- **Stated goal**
Write out every row below word for word, leaving the pictures out of your answer.

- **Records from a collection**
──────────────────────────────
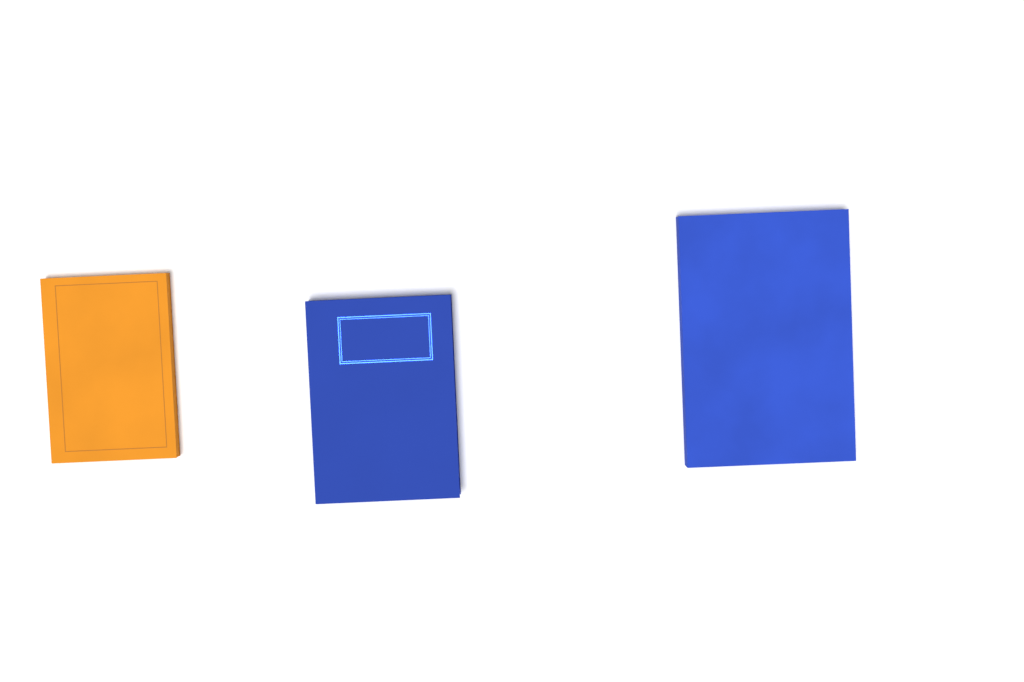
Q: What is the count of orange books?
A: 1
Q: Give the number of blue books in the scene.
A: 2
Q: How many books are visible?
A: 3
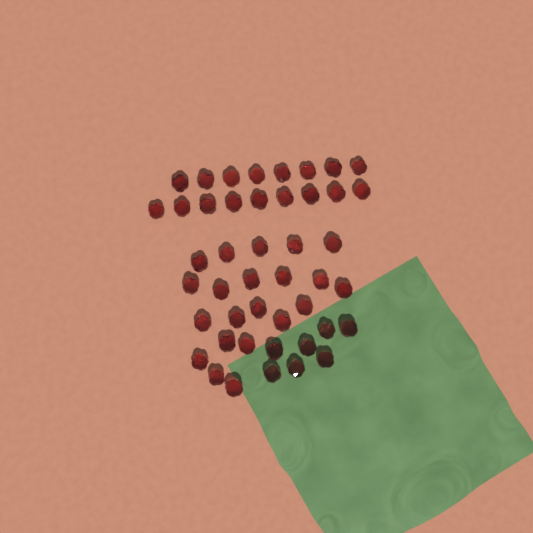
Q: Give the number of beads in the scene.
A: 45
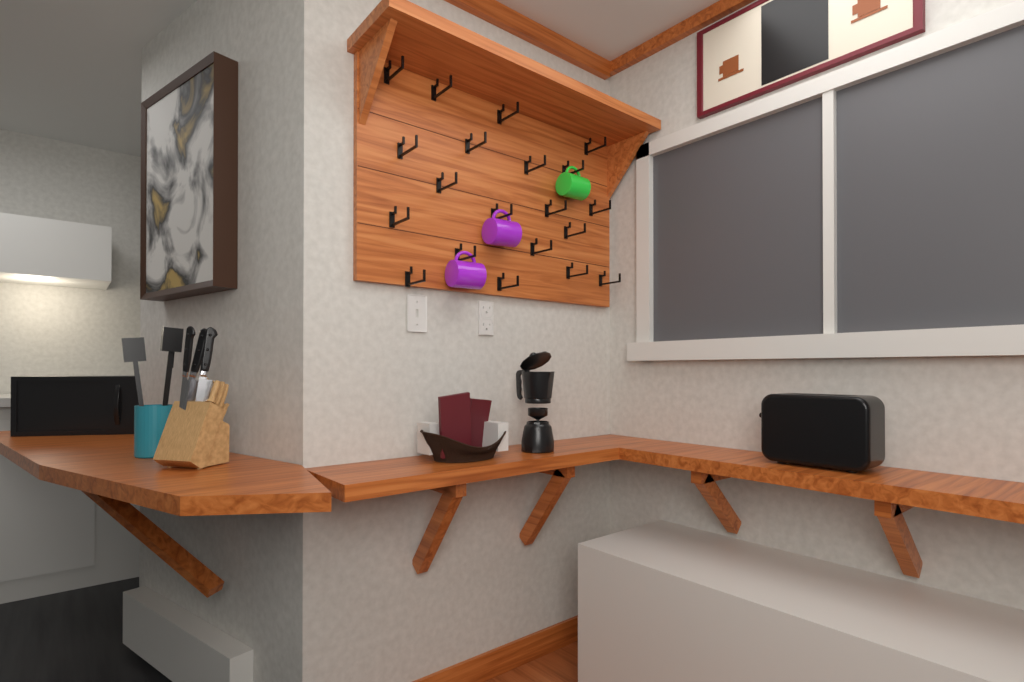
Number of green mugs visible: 1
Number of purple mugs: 2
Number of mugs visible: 3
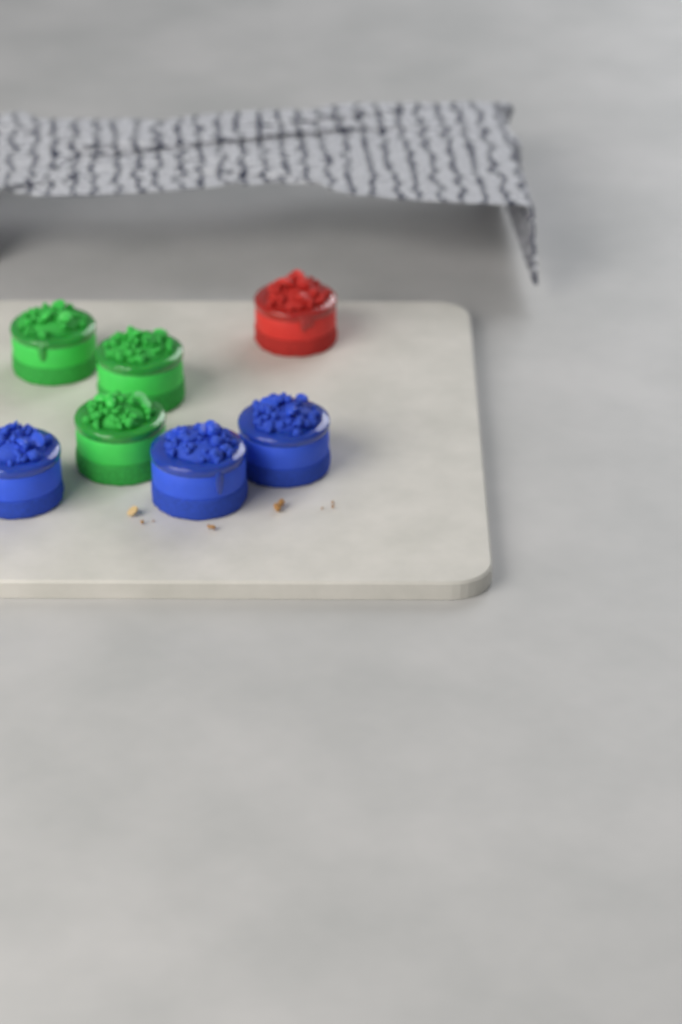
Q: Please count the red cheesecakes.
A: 1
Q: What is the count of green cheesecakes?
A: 3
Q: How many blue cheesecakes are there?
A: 3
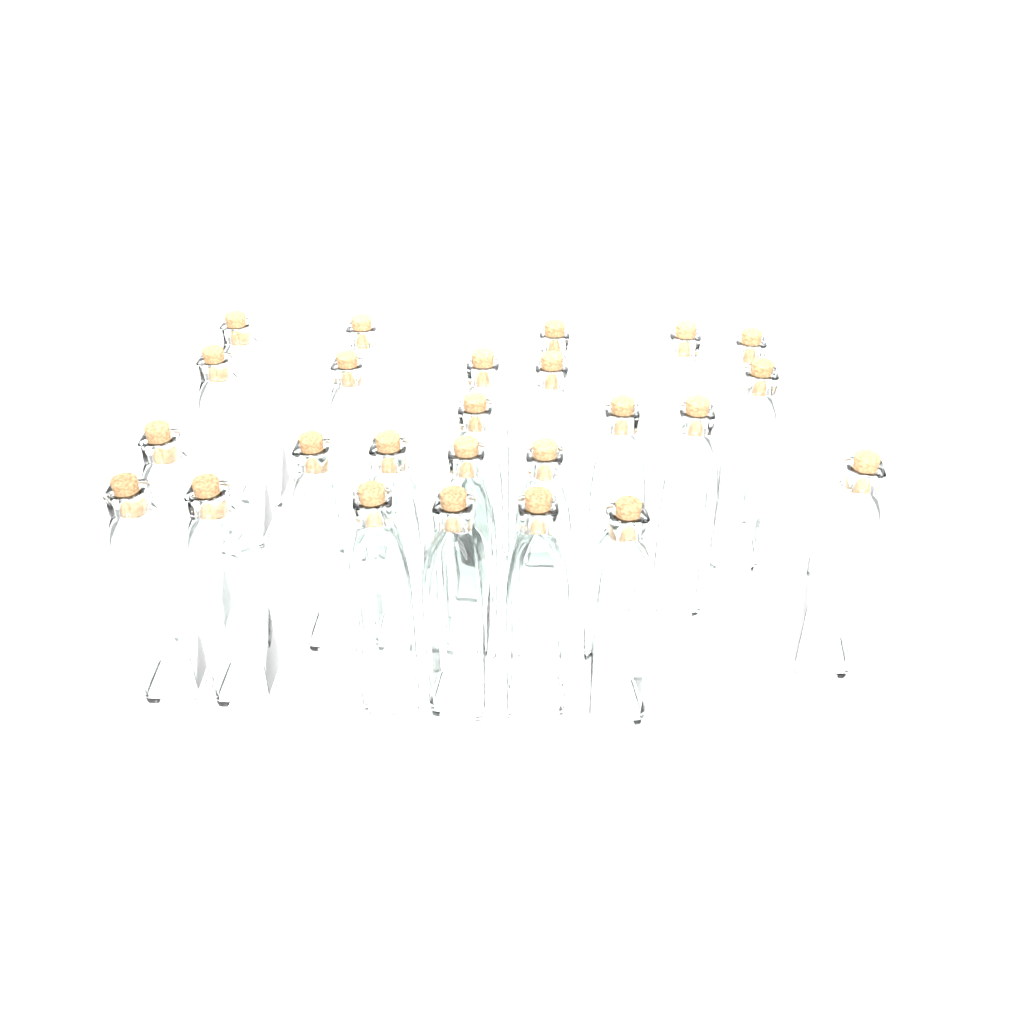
──────────────────────────────
- **Complete output**
Q: What is the count of orange books?
A: 1
Q: Give the number of blue books in the scene.
A: 2
Q: How many books are visible?
A: 3
Q: Give the number of beads in the scene.
A: 45
Number of green mugs visible: 1
Number of purple mugs: 2
Number of mugs visible: 3
Q: Please count the red cheesecakes.
A: 1
Q: What is the count of green cheesecakes?
A: 3
Q: How many blue cheesecakes are there?
A: 3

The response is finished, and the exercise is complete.